- [Goal of the exercise]: How many of the lines below contain the word "Список"? Only the number is wanted.

(Dataset entries)
______________________________

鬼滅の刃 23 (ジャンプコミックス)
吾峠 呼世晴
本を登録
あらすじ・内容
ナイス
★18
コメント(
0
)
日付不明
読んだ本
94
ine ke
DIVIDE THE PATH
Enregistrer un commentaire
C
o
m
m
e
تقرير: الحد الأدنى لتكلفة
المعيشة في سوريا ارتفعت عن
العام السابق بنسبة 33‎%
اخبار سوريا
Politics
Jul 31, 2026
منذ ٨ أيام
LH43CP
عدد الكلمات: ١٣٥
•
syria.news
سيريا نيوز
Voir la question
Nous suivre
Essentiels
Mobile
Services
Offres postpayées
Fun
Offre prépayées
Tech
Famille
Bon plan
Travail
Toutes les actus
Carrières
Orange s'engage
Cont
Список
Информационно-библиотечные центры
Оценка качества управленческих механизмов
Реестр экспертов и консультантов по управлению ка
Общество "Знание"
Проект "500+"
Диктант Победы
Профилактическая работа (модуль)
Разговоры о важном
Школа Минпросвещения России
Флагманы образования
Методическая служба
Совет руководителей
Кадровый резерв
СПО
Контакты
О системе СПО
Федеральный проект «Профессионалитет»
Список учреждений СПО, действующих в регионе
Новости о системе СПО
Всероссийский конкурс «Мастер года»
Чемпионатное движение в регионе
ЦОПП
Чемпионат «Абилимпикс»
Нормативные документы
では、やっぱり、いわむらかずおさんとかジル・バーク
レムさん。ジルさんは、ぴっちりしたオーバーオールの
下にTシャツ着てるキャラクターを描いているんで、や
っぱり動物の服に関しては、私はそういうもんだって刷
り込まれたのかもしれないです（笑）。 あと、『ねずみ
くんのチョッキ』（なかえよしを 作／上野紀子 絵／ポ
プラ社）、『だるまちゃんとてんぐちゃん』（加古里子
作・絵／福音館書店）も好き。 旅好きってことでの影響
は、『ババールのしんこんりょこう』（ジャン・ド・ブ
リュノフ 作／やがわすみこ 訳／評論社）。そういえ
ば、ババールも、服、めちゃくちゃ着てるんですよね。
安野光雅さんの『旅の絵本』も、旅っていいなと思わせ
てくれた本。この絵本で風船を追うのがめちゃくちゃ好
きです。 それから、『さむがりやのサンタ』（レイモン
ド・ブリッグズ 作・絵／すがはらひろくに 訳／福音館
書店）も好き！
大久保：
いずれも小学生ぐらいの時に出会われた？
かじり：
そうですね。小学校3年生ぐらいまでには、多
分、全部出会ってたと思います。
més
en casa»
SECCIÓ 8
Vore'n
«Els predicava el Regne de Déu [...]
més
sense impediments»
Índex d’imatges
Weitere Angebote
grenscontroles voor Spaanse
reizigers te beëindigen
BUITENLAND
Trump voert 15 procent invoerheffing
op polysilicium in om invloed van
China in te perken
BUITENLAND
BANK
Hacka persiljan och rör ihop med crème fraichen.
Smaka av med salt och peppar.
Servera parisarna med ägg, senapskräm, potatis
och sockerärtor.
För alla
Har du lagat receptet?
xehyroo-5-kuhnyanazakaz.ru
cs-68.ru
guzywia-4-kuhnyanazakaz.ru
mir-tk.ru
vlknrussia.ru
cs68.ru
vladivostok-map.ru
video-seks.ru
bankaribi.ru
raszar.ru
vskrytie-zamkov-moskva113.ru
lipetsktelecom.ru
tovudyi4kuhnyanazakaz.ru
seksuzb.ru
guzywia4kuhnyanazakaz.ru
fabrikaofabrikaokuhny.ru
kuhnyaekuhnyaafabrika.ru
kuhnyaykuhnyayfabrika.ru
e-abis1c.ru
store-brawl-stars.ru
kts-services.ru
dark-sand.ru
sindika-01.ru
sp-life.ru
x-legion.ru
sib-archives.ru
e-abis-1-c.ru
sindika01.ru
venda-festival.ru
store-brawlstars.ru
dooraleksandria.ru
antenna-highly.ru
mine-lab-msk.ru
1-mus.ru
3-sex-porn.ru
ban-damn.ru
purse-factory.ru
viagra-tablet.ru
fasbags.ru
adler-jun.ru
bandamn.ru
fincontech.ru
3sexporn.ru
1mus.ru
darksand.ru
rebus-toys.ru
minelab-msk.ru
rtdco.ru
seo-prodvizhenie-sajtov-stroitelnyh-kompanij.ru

______________________________

- [Response below]: 2